A faithful, complete copy of the records is required.

*****

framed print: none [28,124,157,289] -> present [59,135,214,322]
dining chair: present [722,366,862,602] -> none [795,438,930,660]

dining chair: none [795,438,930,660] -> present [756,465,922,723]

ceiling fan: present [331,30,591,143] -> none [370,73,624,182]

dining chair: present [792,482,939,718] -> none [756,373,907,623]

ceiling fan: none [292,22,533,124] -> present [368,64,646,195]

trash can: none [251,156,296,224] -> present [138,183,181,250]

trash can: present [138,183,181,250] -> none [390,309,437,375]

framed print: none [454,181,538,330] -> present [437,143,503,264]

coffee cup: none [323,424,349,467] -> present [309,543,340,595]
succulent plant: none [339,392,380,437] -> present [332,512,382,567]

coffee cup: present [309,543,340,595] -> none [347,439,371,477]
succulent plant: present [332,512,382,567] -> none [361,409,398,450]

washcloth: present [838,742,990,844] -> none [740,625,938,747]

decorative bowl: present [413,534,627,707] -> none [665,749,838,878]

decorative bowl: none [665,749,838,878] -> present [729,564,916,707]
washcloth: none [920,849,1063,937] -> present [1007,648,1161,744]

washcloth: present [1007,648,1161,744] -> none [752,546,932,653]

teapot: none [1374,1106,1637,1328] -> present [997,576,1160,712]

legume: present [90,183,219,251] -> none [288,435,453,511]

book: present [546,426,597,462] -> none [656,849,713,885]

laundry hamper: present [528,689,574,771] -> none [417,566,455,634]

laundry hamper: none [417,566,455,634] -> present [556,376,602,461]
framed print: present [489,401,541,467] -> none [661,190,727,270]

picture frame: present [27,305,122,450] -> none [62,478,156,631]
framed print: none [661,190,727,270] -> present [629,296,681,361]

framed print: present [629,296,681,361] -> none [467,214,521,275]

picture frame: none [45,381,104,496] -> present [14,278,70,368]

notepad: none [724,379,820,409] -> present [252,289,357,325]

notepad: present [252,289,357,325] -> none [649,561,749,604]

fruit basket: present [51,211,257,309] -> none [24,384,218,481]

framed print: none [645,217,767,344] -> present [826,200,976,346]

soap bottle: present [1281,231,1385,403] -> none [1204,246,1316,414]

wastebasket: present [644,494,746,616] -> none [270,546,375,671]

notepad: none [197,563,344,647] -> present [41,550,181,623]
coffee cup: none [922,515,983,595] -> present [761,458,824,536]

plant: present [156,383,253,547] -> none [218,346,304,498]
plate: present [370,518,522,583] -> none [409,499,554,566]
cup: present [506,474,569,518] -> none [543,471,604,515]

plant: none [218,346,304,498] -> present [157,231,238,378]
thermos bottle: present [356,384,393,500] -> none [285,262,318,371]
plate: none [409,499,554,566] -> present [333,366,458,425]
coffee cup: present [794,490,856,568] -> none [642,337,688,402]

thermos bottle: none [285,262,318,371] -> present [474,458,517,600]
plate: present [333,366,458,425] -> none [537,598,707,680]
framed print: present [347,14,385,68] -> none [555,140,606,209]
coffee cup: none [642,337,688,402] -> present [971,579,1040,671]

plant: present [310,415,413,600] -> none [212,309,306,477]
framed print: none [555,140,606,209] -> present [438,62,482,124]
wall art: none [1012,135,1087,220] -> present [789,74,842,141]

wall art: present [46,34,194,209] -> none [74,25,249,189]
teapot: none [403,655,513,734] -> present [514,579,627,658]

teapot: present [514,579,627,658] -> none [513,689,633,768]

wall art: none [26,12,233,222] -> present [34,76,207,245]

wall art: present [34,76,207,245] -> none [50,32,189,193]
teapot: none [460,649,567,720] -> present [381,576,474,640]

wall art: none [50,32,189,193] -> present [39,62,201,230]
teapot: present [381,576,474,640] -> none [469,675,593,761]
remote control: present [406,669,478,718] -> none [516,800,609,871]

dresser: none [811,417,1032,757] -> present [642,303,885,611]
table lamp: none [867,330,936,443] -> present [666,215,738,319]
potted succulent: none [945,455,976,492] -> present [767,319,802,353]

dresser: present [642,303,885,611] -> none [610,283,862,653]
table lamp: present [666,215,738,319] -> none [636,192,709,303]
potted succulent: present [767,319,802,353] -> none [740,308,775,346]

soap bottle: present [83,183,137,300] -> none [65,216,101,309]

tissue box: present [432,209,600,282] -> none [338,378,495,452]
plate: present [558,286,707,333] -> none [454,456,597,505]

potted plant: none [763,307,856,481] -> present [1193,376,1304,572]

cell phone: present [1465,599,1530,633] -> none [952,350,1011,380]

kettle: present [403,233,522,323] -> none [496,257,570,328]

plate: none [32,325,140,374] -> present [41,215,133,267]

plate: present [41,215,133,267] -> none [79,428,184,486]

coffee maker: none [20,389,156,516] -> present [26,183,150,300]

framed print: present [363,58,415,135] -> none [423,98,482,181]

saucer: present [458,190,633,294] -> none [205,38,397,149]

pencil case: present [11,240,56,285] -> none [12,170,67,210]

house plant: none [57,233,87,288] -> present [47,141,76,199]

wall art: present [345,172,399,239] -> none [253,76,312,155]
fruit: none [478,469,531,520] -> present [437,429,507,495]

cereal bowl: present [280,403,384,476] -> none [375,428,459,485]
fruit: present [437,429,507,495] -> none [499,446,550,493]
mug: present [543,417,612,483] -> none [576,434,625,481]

*****

SOLUTION BELOW:
framed print: none [28,124,157,289] -> present [59,135,214,322]
dining chair: present [722,366,862,602] -> none [795,438,930,660]

dining chair: none [795,438,930,660] -> present [756,465,922,723]

ceiling fan: present [331,30,591,143] -> none [370,73,624,182]

dining chair: present [792,482,939,718] -> none [756,373,907,623]

ceiling fan: none [292,22,533,124] -> present [368,64,646,195]

trash can: none [251,156,296,224] -> present [138,183,181,250]

trash can: present [138,183,181,250] -> none [390,309,437,375]

framed print: none [454,181,538,330] -> present [437,143,503,264]

coffee cup: none [323,424,349,467] -> present [309,543,340,595]
succulent plant: none [339,392,380,437] -> present [332,512,382,567]

coffee cup: present [309,543,340,595] -> none [347,439,371,477]
succulent plant: present [332,512,382,567] -> none [361,409,398,450]

washcloth: present [838,742,990,844] -> none [740,625,938,747]

decorative bowl: present [413,534,627,707] -> none [665,749,838,878]

decorative bowl: none [665,749,838,878] -> present [729,564,916,707]
washcloth: none [920,849,1063,937] -> present [1007,648,1161,744]

washcloth: present [1007,648,1161,744] -> none [752,546,932,653]

teapot: none [1374,1106,1637,1328] -> present [997,576,1160,712]

legume: present [90,183,219,251] -> none [288,435,453,511]

book: present [546,426,597,462] -> none [656,849,713,885]

laundry hamper: present [528,689,574,771] -> none [417,566,455,634]

laundry hamper: none [417,566,455,634] -> present [556,376,602,461]
framed print: present [489,401,541,467] -> none [661,190,727,270]

picture frame: present [27,305,122,450] -> none [62,478,156,631]
framed print: none [661,190,727,270] -> present [629,296,681,361]

framed print: present [629,296,681,361] -> none [467,214,521,275]

picture frame: none [45,381,104,496] -> present [14,278,70,368]

notepad: none [724,379,820,409] -> present [252,289,357,325]

notepad: present [252,289,357,325] -> none [649,561,749,604]

fruit basket: present [51,211,257,309] -> none [24,384,218,481]

framed print: none [645,217,767,344] -> present [826,200,976,346]

soap bottle: present [1281,231,1385,403] -> none [1204,246,1316,414]

wastebasket: present [644,494,746,616] -> none [270,546,375,671]

notepad: none [197,563,344,647] -> present [41,550,181,623]
coffee cup: none [922,515,983,595] -> present [761,458,824,536]

plant: present [156,383,253,547] -> none [218,346,304,498]
plate: present [370,518,522,583] -> none [409,499,554,566]
cup: present [506,474,569,518] -> none [543,471,604,515]

plant: none [218,346,304,498] -> present [157,231,238,378]
thermos bottle: present [356,384,393,500] -> none [285,262,318,371]
plate: none [409,499,554,566] -> present [333,366,458,425]
coffee cup: present [794,490,856,568] -> none [642,337,688,402]

thermos bottle: none [285,262,318,371] -> present [474,458,517,600]
plate: present [333,366,458,425] -> none [537,598,707,680]
framed print: present [347,14,385,68] -> none [555,140,606,209]
coffee cup: none [642,337,688,402] -> present [971,579,1040,671]

plant: present [310,415,413,600] -> none [212,309,306,477]
framed print: none [555,140,606,209] -> present [438,62,482,124]
wall art: none [1012,135,1087,220] -> present [789,74,842,141]

wall art: present [46,34,194,209] -> none [74,25,249,189]
teapot: none [403,655,513,734] -> present [514,579,627,658]

teapot: present [514,579,627,658] -> none [513,689,633,768]

wall art: none [26,12,233,222] -> present [34,76,207,245]

wall art: present [34,76,207,245] -> none [50,32,189,193]
teapot: none [460,649,567,720] -> present [381,576,474,640]

wall art: none [50,32,189,193] -> present [39,62,201,230]
teapot: present [381,576,474,640] -> none [469,675,593,761]
remote control: present [406,669,478,718] -> none [516,800,609,871]

dresser: none [811,417,1032,757] -> present [642,303,885,611]
table lamp: none [867,330,936,443] -> present [666,215,738,319]
potted succulent: none [945,455,976,492] -> present [767,319,802,353]

dresser: present [642,303,885,611] -> none [610,283,862,653]
table lamp: present [666,215,738,319] -> none [636,192,709,303]
potted succulent: present [767,319,802,353] -> none [740,308,775,346]

soap bottle: present [83,183,137,300] -> none [65,216,101,309]

tissue box: present [432,209,600,282] -> none [338,378,495,452]
plate: present [558,286,707,333] -> none [454,456,597,505]

potted plant: none [763,307,856,481] -> present [1193,376,1304,572]

cell phone: present [1465,599,1530,633] -> none [952,350,1011,380]

kettle: present [403,233,522,323] -> none [496,257,570,328]

plate: none [32,325,140,374] -> present [41,215,133,267]

plate: present [41,215,133,267] -> none [79,428,184,486]

coffee maker: none [20,389,156,516] -> present [26,183,150,300]

framed print: present [363,58,415,135] -> none [423,98,482,181]

saucer: present [458,190,633,294] -> none [205,38,397,149]

pencil case: present [11,240,56,285] -> none [12,170,67,210]

house plant: none [57,233,87,288] -> present [47,141,76,199]

wall art: present [345,172,399,239] -> none [253,76,312,155]
fruit: none [478,469,531,520] -> present [437,429,507,495]

cereal bowl: present [280,403,384,476] -> none [375,428,459,485]
fruit: present [437,429,507,495] -> none [499,446,550,493]
mug: present [543,417,612,483] -> none [576,434,625,481]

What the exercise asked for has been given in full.